No Longer Afraid

nolongerafraid2Emerging writer and fiction author, Charli Hart, discusses the fear that almost derailed her dream of becoming a writer and the the courage it took to make her creativity come back to life.

When I think back over my life I often cannot help but to spend time concentrating on various missed opportunities.  Even though I know tomorrow is forever gone and yesterday’s wrong should only be a lesson learned, it still upsets me.  To add insult to injury, the bulk of the negative feelings and unsupportive energy came from the people I loved the most, my very own family.  Out of frustration I began to look for outs. I started to write my nights away.  I had big dreams and they were nearly rinsed away just as water runs down an open drain.  A dream was deferred all because I allowed someone else’s negative seed to harvest in the midst of my blessing.  I can remember the sabotage as far back as high school when I was full of light and bright ideas.  It all seemed so innocent but that reply, “maybe you should think about that, it doesn’t sound like a good idea to me…” was how it always began.  I was young without many inhibitions but those words made me stop and actually think.  Maybe they were right.  Maybe I was moving in the wrong direction.  I was full of fire and loved the unknown but somewhere along the way I lost my nerve to chase stars unless I was guaranteed to catch one.  It was not typical for people to make it outside the box of the norm.  So what made me different?  I could not think of anything that made me special enough to be the exception.  So I let negativity win.  Because I had not come from a place where the gray area was accepted I learned to embrace and entertain the black and white.  Yet I felt the gray area was exactly where I belonged.  I just did not have the courage to prove it.  I was raised to believe in what I could see or hold. There had to be some form of financial benefit for time spent.  There was no room for pipe dreams and glasses were always half empty.

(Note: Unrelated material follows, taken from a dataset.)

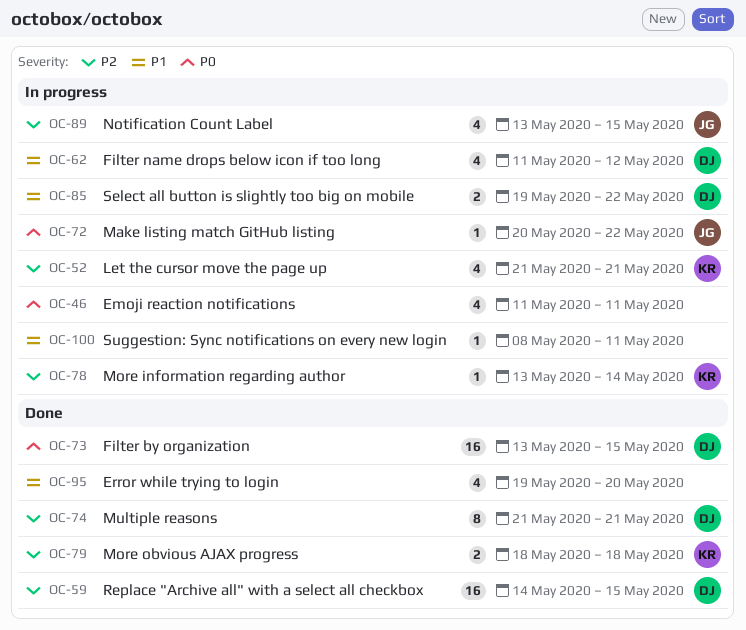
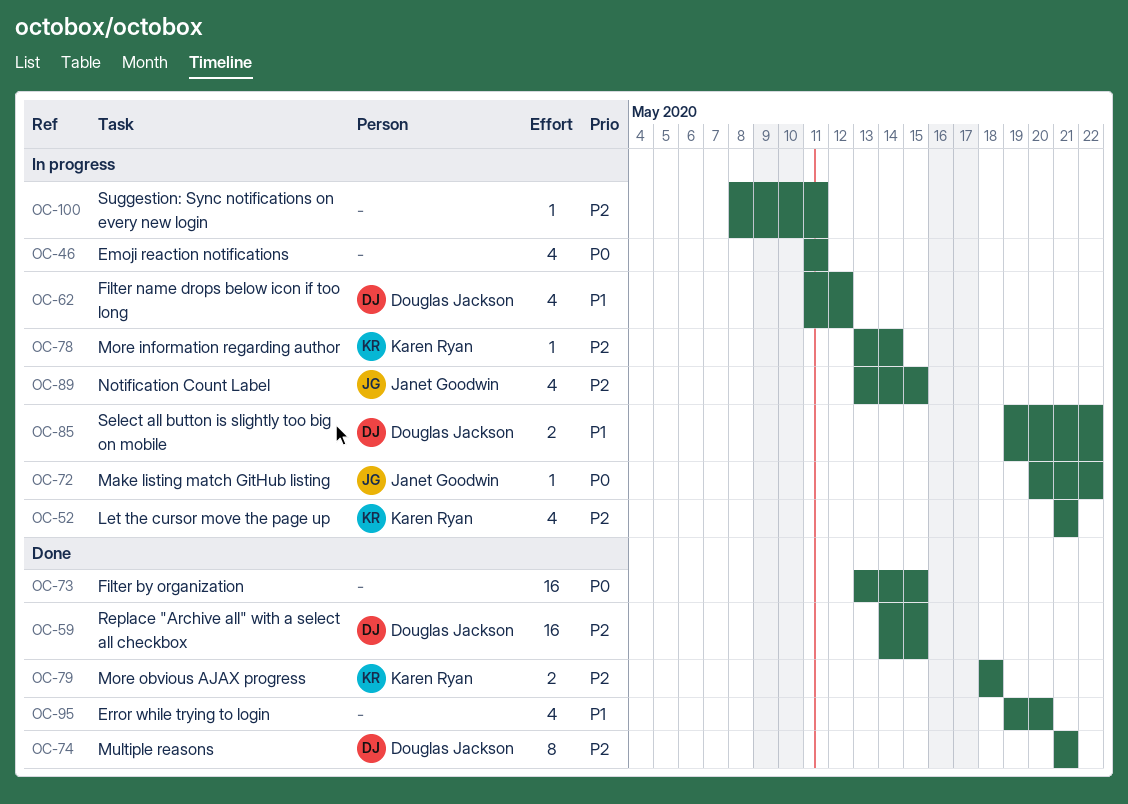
OC-73, owner: Douglas Jackson -> none
OC-100, priority: P1 -> P2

nolongerafraid1It upset me that my family and friends could not understand my desire and need to be creative.  Not having the support I needed was crushing.   Though saddened, I used the hurt and pain to prove them all wrong.  The approval I craved I overlooked and made up my mind that I did not need it.  I cringed at the thought of any further rejection and began keeping my work to myself.  I allowed my joy to be stolen and in fear, I opted for the blanket of normality.   Just as easily as my ideas and dreams were pushed aside so went my confidence.   After being told no so many times I began to give up on my outlandish goals, according to the pessimist that’s all dreams were after all.   I settled for the typical nine to five to please my onlookers.  I suffered daily from anxiety as I sat in the crowded cubical waiting for the clock to strike five because that marked my freedom until the next day when I would be forced to do it all again.  I knew that this life was not for me.  I had traded too many pieces of self for this dead end of madness and it will not suffice.

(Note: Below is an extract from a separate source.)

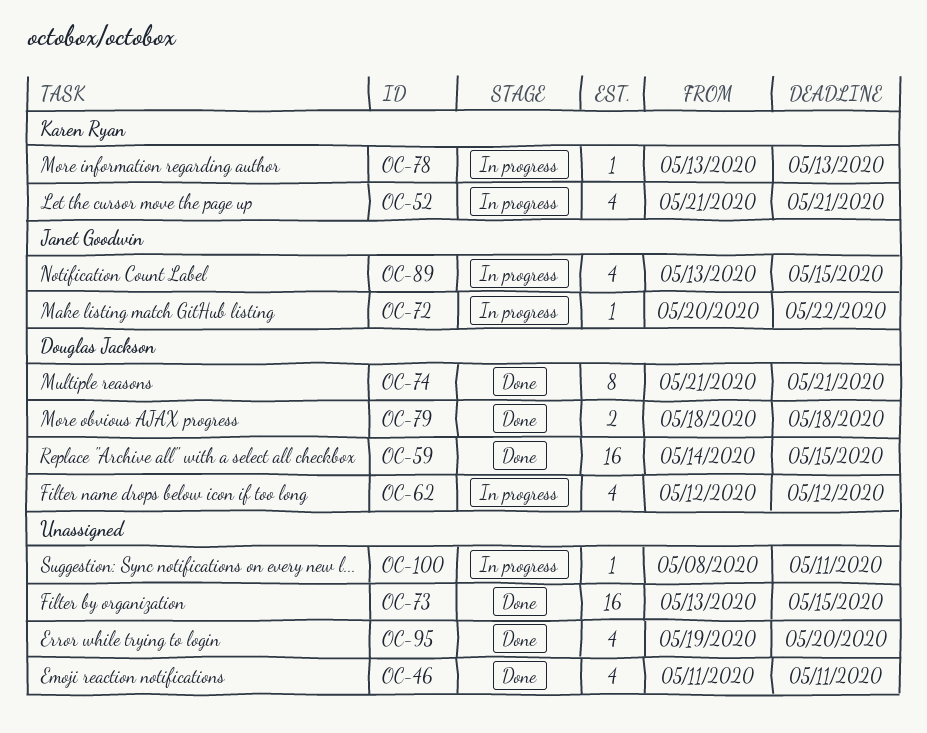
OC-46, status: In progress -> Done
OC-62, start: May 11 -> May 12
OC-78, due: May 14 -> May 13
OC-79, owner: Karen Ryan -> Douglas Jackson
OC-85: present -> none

Eventually I got tired of being that caged bird and that is when I stepped out on my dream.  Believing in me was all I ever needed to do anyway.  I recall hearing someone say if you are writer then you just write.  Write because you love it.  I got it at that moment, writers write. Yes, it was that simple.  All I physically needed was paper, pen and a free mind.  I sacrificed my social life, sleep and a bit of sanity. There was no avoiding the desire when random words and verses continued to call to my soul.   I realized there was nothing else in this world I could ever imagine doing more.  I then began writing like my pen was on fire.  I started immediately after dinner every evening and wrote until the early hours of the morning.  Often I wrote until I fell asleep at my computer.  I found something that no one could take from me.  There in front of the computer or with a pad was where I wanted to be.  There was where I became exactly who I was made to be.  Today I can look back over the tears and disappointment as mere bumps along the way.  The weakness has left my body. Now I am ready to use those moments to fuel my new movement.  From lonely nights emerged the woman I am.  Though I have not fully arrived, I am on my way.  Today I openly embrace the days to come as I eagerly await change and the challenges of tomorrow.  The work I have put in I do believe will spring forth ripe fruits and I will bask in its bounty.  The bounty I seek is success but success by my measure is simply fullness in being creative and not monetary.  When I am creative without bounds I am free and successful within my own right.  When I read my words or turn the pages I am overjoyed. That alone has filled me beyond measure, definitely a priceless reward.

Believe me when I say, the pessimist is not your friend when words of encouragement are of the essence.   Today, ten years later, I find myself seeking that courage of the young woman without the weight of experience to hold her back.  I desperately want that untainted burn of enthusiasm and naive courage to push forward towards personal success.  I have changed my approach when sharing my hopes, dreams and goals with people who do not share my enthusiasm.  Why give anyone the opportunity to plant negative seeds in your spirit through pessimistic views?  No one needs to validate who you are, where you are going or how you will get there.  Just believe!  Encourage yourself. Continue to keep the faith and follow dreams.  Walk through adversity and fear of rejection.  Working hard every day puts me a step closer to my goals.  I have found my truth.  As we speak I am taking my next step and graciously moving forward one day at a time.  I am no longer afraid of being myself in whatever I do, with or without the approval of others.